Request ::
Render the listing below as a JSON list of strings with one string per line, skipping blank lines. Leave the pictures out.
──────── Records for this task
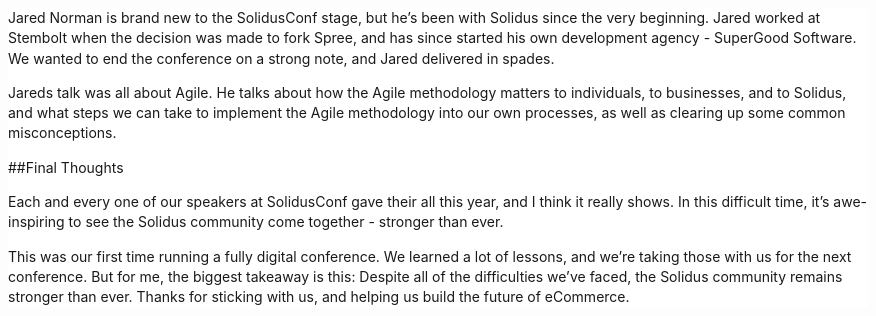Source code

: Jared Norman is brand new to the SolidusConf stage, but he’s been with Solidus since the very beginning. Jared worked at Stembolt when the decision was made to fork Spree, and has since started his own development agency - SuperGood Software. We wanted to end the conference on a strong note, and Jared delivered in spades. 

Jareds talk was all about Agile. He talks about how the Agile methodology matters to individuals, to businesses, and to Solidus, and what steps we can take to implement the Agile methodology into our own processes, as well as clearing up some common misconceptions.

##Final Thoughts

Each and every one of our speakers at SolidusConf gave their all this year, and I think it really shows. In this difficult time, it’s awe-inspiring to see the Solidus community come together - stronger than ever. 

This was our first time running a fully digital conference. We learned a lot of lessons, and we’re taking those with us for the next conference. But for me, the biggest takeaway is this: Despite all of the difficulties we’ve faced, the Solidus community remains stronger than ever. Thanks for sticking with us, and helping us build the future of eCommerce.
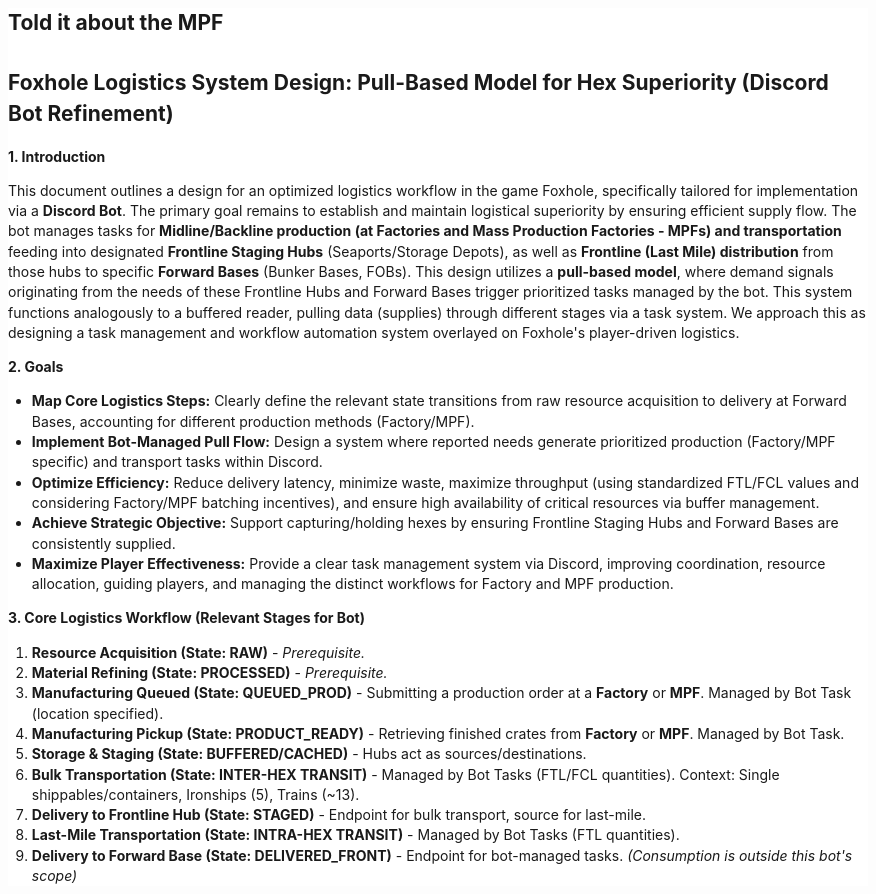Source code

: ## **Told it about the MPF**

## **Foxhole Logistics System Design: Pull-Based Model for Hex Superiority (Discord Bot Refinement)**

**1\. Introduction**

This document outlines a design for an optimized logistics workflow in the game Foxhole, specifically tailored for implementation via a **Discord Bot**. The primary goal remains to establish and maintain logistical superiority by ensuring efficient supply flow. The bot manages tasks for **Midline/Backline production (at Factories and Mass Production Factories \- MPFs) and transportation** feeding into designated **Frontline Staging Hubs** (Seaports/Storage Depots), as well as **Frontline (Last Mile) distribution** from those hubs to specific **Forward Bases** (Bunker Bases, FOBs). This design utilizes a **pull-based model**, where demand signals originating from the needs of these Frontline Hubs and Forward Bases trigger prioritized tasks managed by the bot. This system functions analogously to a buffered reader, pulling data (supplies) through different stages via a task system. We approach this as designing a task management and workflow automation system overlayed on Foxhole's player-driven logistics.

**2\. Goals**

* **Map Core Logistics Steps:** Clearly define the relevant state transitions from raw resource acquisition to delivery at Forward Bases, accounting for different production methods (Factory/MPF).  
* **Implement Bot-Managed Pull Flow:** Design a system where reported needs generate prioritized production (Factory/MPF specific) and transport tasks within Discord.  
* **Optimize Efficiency:** Reduce delivery latency, minimize waste, maximize throughput (using standardized FTL/FCL values and considering Factory/MPF batching incentives), and ensure high availability of critical resources via buffer management.  
* **Achieve Strategic Objective:** Support capturing/holding hexes by ensuring Frontline Staging Hubs and Forward Bases are consistently supplied.  
* **Maximize Player Effectiveness:** Provide a clear task management system via Discord, improving coordination, resource allocation, guiding players, and managing the distinct workflows for Factory and MPF production.

**3\. Core Logistics Workflow (Relevant Stages for Bot)**

1. **Resource Acquisition (State: RAW)** \- *Prerequisite.*  
2. **Material Refining (State: PROCESSED)** \- *Prerequisite.*  
3. **Manufacturing Queued (State: QUEUED\_PROD)** \- Submitting a production order at a **Factory** or **MPF**. Managed by Bot Task (location specified).  
4. **Manufacturing Pickup (State: PRODUCT\_READY)** \- Retrieving finished crates from **Factory** or **MPF**. Managed by Bot Task.  
5. **Storage & Staging (State: BUFFERED/CACHED)** \- Hubs act as sources/destinations.  
6. **Bulk Transportation (State: INTER-HEX TRANSIT)** \- Managed by Bot Tasks (FTL/FCL quantities). Context: Single shippables/containers, Ironships (5), Trains (\~13).  
7. **Delivery to Frontline Hub (State: STAGED)** \- Endpoint for bulk transport, source for last-mile.  
8. **Last-Mile Transportation (State: INTRA-HEX TRANSIT)** \- Managed by Bot Tasks (FTL quantities).  
9. **Delivery to Forward Base (State: DELIVERED\_FRONT)** \- Endpoint for bot-managed tasks. *(Consumption is outside this bot's scope)*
────────────────
Exercise result ::
[
  "Source code",
  ": Jared Norman is brand new to the SolidusConf stage, but he’s been with Solidus since the very beginning. Jared worked at Stembolt when the decision was made to fork Spree, and has since started his own development agency - SuperGood Software. We wanted to end the conference on a strong note, and Jared delivered in spades. ",
  "Jareds talk was all about Agile. He talks about how the Agile methodology matters to individuals, to businesses, and to Solidus, and what steps we can take to implement the Agile methodology into our own processes, as well as clearing up some common misconceptions.",
  "##Final Thoughts",
  "Each and every one of our speakers at SolidusConf gave their all this year, and I think it really shows. In this difficult time, it’s awe-inspiring to see the Solidus community come together - stronger than ever. ",
  "This was our first time running a fully digital conference. We learned a lot of lessons, and we’re taking those with us for the next conference. But for me, the biggest takeaway is this: Despite all of the difficulties we’ve faced, the Solidus community remains stronger than ever. Thanks for sticking with us, and helping us build the future of eCommerce.",
  "Source code",
  ": ## **Told it about the MPF**",
  "## **Foxhole Logistics System Design: Pull-Based Model for Hex Superiority (Discord Bot Refinement)**",
  "**1\\. Introduction**",
  "This document outlines a design for an optimized logistics workflow in the game Foxhole, specifically tailored for implementation via a **Discord Bot**. The primary goal remains to establish and maintain logistical superiority by ensuring efficient supply flow. The bot manages tasks for **Midline/Backline production (at Factories and Mass Production Factories \\- MPFs) and transportation** feeding into designated **Frontline Staging Hubs** (Seaports/Storage Depots), as well as **Frontline (Last Mile) distribution** from those hubs to specific **Forward Bases** (Bunker Bases, FOBs). This design utilizes a **pull-based model**, where demand signals originating from the needs of these Frontline Hubs and Forward Bases trigger prioritized tasks managed by the bot. This system functions analogously to a buffered reader, pulling data (supplies) through different stages via a task system. We approach this as designing a task management and workflow automation system overlayed on Foxhole's player-driven logistics.",
  "**2\\. Goals**",
  "* **Map Core Logistics Steps:** Clearly define the relevant state transitions from raw resource acquisition to delivery at Forward Bases, accounting for different production methods (Factory/MPF).  ",
  "* **Implement Bot-Managed Pull Flow:** Design a system where reported needs generate prioritized production (Factory/MPF specific) and transport tasks within Discord.  ",
  "* **Optimize Efficiency:** Reduce delivery latency, minimize waste, maximize throughput (using standardized FTL/FCL values and considering Factory/MPF batching incentives), and ensure high availability of critical resources via buffer management.  ",
  "* **Achieve Strategic Objective:** Support capturing/holding hexes by ensuring Frontline Staging Hubs and Forward Bases are consistently supplied.  ",
  "* **Maximize Player Effectiveness:** Provide a clear task management system via Discord, improving coordination, resource allocation, guiding players, and managing the distinct workflows for Factory and MPF production.",
  "**3\\. Core Logistics Workflow (Relevant Stages for Bot)**",
  "1. **Resource Acquisition (State: RAW)** \\- *Prerequisite.*  ",
  "2. **Material Refining (State: PROCESSED)** \\- *Prerequisite.*  ",
  "3. **Manufacturing Queued (State: QUEUED\\_PROD)** \\- Submitting a production order at a **Factory** or **MPF**. Managed by Bot Task (location specified).  ",
  "4. **Manufacturing Pickup (State: PRODUCT\\_READY)** \\- Retrieving finished crates from **Factory** or **MPF**. Managed by Bot Task.  ",
  "5. **Storage & Staging (State: BUFFERED/CACHED)** \\- Hubs act as sources/destinations.  ",
  "6. **Bulk Transportation (State: INTER-HEX TRANSIT)** \\- Managed by Bot Tasks (FTL/FCL quantities). Context: Single shippables/containers, Ironships (5), Trains (\\~13).  ",
  "7. **Delivery to Frontline Hub (State: STAGED)** \\- Endpoint for bulk transport, source for last-mile.  ",
  "8. **Last-Mile Transportation (State: INTRA-HEX TRANSIT)** \\- Managed by Bot Tasks (FTL quantities).  ",
  "9. **Delivery to Forward Base (State: DELIVERED\\_FRONT)** \\- Endpoint for bot-managed tasks. *(Consumption is outside this bot's scope)*"
]